- EXERCISE TASKS:
1. Decide whether each statement (a), (b) and (c) agrees with the High Court judgment below. Answer yes or no for each, quoting the deciding words of the judgment.

(a) The revision petition challenges an order dated 5.11.2012.
(b) During investigation, the petitioner was found guilty.
(c) The defense moved the application under Section 319 Cr.P.C.
2. Extend the High Court judgment on the revision petition, picking up after its final line.

- TEXT UNDER STUDY:

Punjab-Haryana High Court

Daljinder Singh @ Bitu vs State Of Punjab on 18 July, 2013

Author: Daya Chaudhary

Bench: Daya Chaudhary

            Crl. Revn. No. 520 of 2013                                    (1)

              IN THE HIGH COURT OF PUNJAB AND HARYANA AT CHANDIGARH


                                                 Crl. Revn. No. 520 of 2013

                                                 DATE OF DECISION: 18.07.2013


            Daljinder Singh @ Bitu                                 ..........Petitioner

                                          Versus

            State of Punjab                                        ..........Respondent



            BEFORE:- HON'BLE MRS. JUSTICE DAYA CHAUDHARY



            Present:-          Mr. RS Cheema, Senior Advocate with
                               Mr. R.K. Trikha, Advocate
                               for the petitioner.

                               Mr. Rupam Aggarwal, DAG, Punjab.


                                          ****


            DAYA CHAUDHARY, J.

The present revision petition has been filed to challenge impugned order dated 5.11.2012, whereby, an application moved by prosecution under Section 319 Cr.P.C. to summon the present petitioner as an additional accused to face trial in case FIR No. 22 dated 28.2.2011 registered under Sections 302,148,149,120-B IPC and Section 25 of Arms Act at Police Station Model Town, District Hoshiarpur, has been allowed.

Briefly, the facts of the case are that petitioner was found innocent during investigation and was placed in column No.2. Thereafter an application was moved under Section 319 Cr.P.C. by the prosecution to summon the present petitioner to face trial along with other accused persons. The said application was allowed vide order dated 5.11.2012, which is subject matter of challenge in the present petition. Pooja Sharma 2013.08.02 11:32 I attest to the accuracy and integrity of this document High Court, Chandigarh Crl. Revn. No. 520 of 2013 (2)

- AVAILABLE DATA:
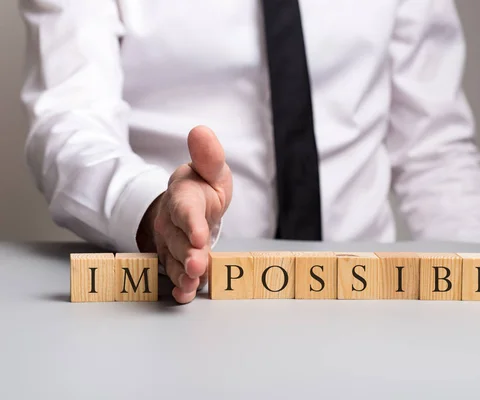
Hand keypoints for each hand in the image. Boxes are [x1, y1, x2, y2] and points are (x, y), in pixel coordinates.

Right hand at [137, 126, 232, 302]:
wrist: (188, 204)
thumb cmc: (203, 186)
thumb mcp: (210, 169)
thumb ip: (208, 156)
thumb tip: (201, 130)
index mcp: (183, 196)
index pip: (185, 209)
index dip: (191, 223)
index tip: (200, 235)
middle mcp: (171, 221)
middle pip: (178, 240)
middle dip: (188, 254)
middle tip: (199, 266)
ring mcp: (170, 242)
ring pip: (174, 259)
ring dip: (183, 274)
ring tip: (192, 285)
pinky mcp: (173, 258)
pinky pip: (173, 273)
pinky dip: (179, 286)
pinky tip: (186, 294)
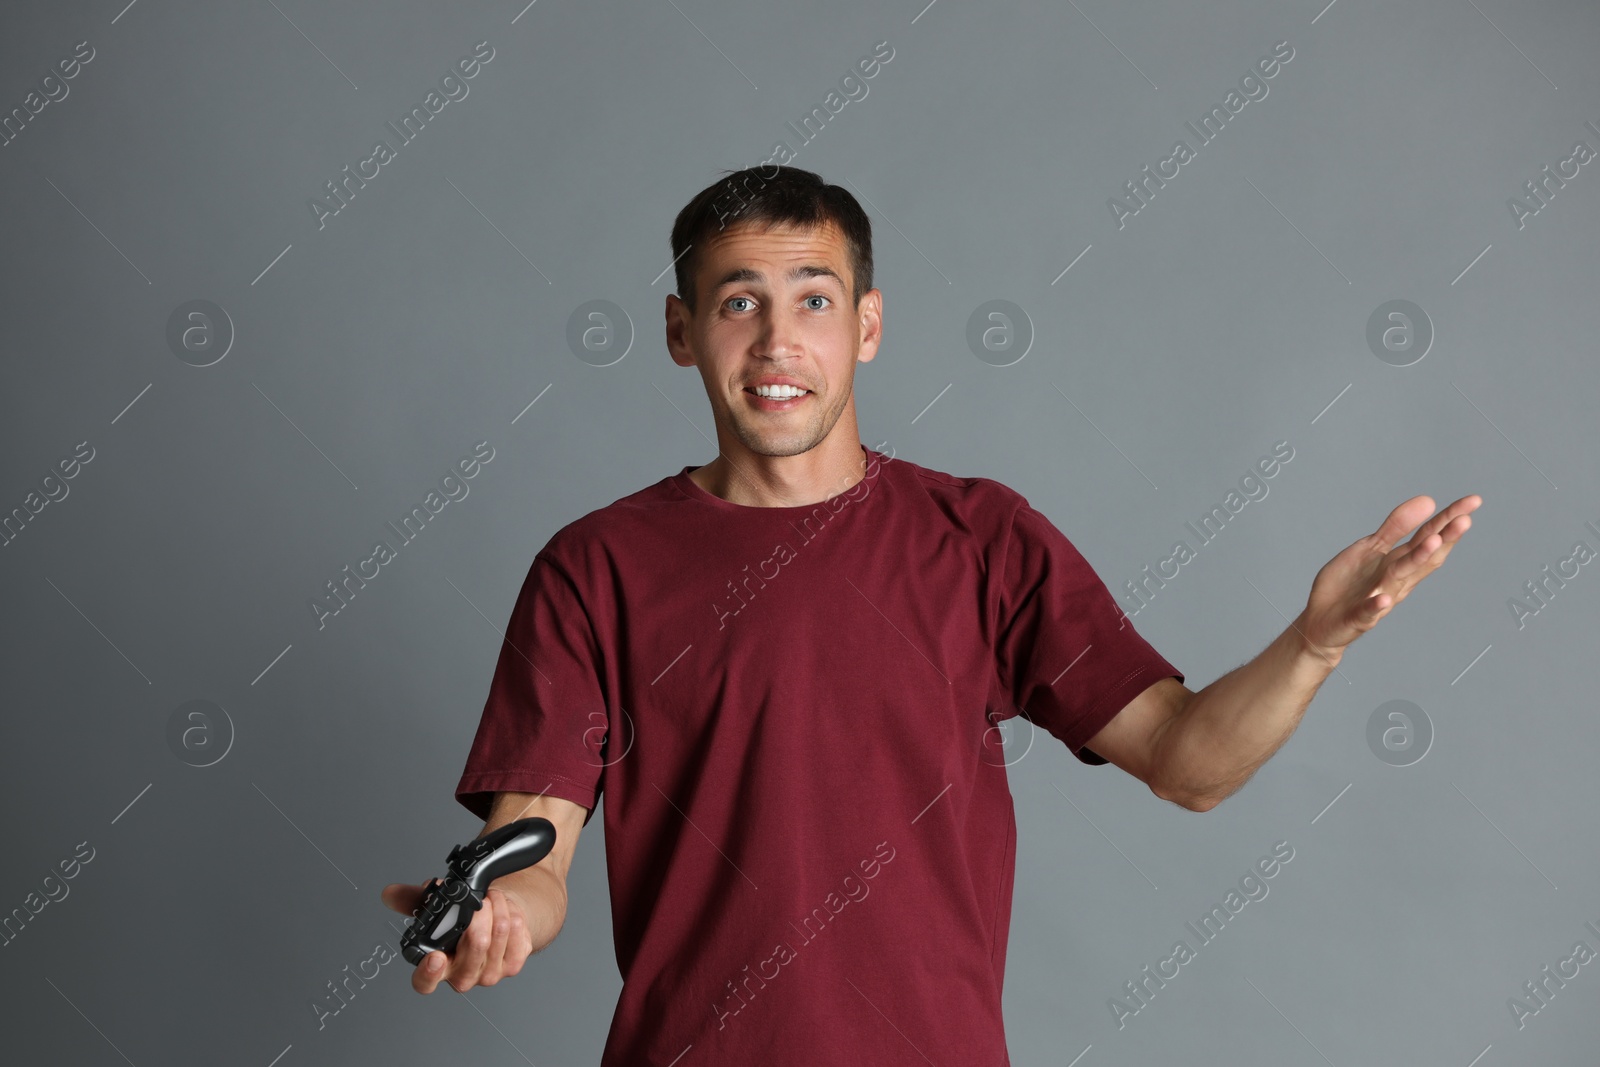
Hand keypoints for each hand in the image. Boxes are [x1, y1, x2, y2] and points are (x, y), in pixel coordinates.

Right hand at [381, 879, 532, 993]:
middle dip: (480, 912)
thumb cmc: (463, 921)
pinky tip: (506, 912)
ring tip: (492, 899)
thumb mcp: (436, 909)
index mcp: (436, 967)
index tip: (435, 957)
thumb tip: (390, 893)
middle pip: (475, 945)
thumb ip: (412, 901)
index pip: (425, 982)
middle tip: (481, 898)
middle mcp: (462, 975)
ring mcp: (489, 974)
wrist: (497, 921)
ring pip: (499, 934)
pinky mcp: (513, 965)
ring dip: (497, 907)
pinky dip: (512, 913)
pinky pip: (516, 933)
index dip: (429, 973)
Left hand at [1297, 493, 1481, 659]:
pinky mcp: (1358, 617)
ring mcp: (1379, 598)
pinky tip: (1383, 598)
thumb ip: (1396, 527)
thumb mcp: (1371, 548)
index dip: (1449, 519)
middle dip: (1444, 538)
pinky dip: (1376, 605)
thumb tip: (1428, 500)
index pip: (1429, 537)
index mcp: (1399, 560)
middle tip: (1465, 519)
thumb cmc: (1351, 584)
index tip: (1473, 501)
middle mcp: (1396, 579)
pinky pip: (1368, 612)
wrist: (1322, 620)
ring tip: (1434, 541)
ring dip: (1417, 560)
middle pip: (1424, 557)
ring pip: (1401, 578)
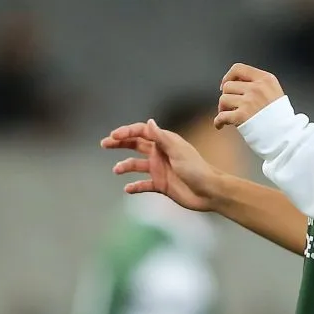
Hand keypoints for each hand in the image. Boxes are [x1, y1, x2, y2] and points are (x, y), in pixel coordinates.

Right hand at [101, 119, 221, 211]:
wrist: (209, 192)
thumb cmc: (196, 168)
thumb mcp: (177, 151)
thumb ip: (161, 138)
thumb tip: (149, 122)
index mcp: (164, 142)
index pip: (142, 132)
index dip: (127, 132)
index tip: (114, 136)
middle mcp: (159, 153)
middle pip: (136, 145)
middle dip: (120, 143)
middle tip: (104, 143)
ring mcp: (159, 169)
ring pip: (137, 164)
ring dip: (125, 165)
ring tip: (117, 169)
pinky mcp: (161, 184)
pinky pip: (143, 184)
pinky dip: (135, 186)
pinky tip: (128, 189)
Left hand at [214, 63, 285, 129]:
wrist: (286, 135)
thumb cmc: (280, 116)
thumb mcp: (274, 91)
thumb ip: (258, 84)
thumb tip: (235, 82)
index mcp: (265, 79)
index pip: (238, 68)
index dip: (228, 76)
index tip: (225, 85)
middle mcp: (257, 88)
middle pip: (228, 86)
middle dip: (226, 96)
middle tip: (230, 106)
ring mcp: (249, 102)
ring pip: (223, 99)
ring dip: (223, 109)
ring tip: (228, 116)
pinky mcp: (242, 116)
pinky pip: (221, 116)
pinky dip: (218, 121)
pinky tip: (220, 125)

- ANSWERS FOR EACH ITEM:
1.
(a) Yes: "The present revision petition has been filed to challenge impugned order dated 5.11.2012"
(b) No: "petitioner was found innocent during investigation and was placed in column No.2"
(c) No: "an application was moved under Section 319 Cr.P.C. by the prosecution"

2.
Learned senior counsel for the petitioner contends that the petitioner was neither named in the FIR nor even any kind of suspicion was raised regarding his involvement in the occurrence. Even during investigation conducted by the police, the petitioner was found innocent and was kept in column No.2. Learned senior counsel for the petitioner further contends that statements of PW-1 and PW-2 were recorded but they were not cross-examined and the same was deferred by the trial Court on the request of defence counsel. In the statement by PW-2 Rakesh Kumar, who was an eye witness to the occurrence, neither any allegation nor any kind of suspicion was raised against the present petitioner. Learned senior counsel also submits that the petitioner has been summoned without having any evidence against him. The only ground, which has been mentioned in the impugned order is that a suspicion has been raised by the complainant in the statement recorded under Section 161 Cr.P.C. As per statement of complainant-Kamlesh (PW-1), her brother Rakesh Kumar, who is an eye witness to the occurrence had told her the names of the persons who have committed the crime but name of the present petitioner was not told.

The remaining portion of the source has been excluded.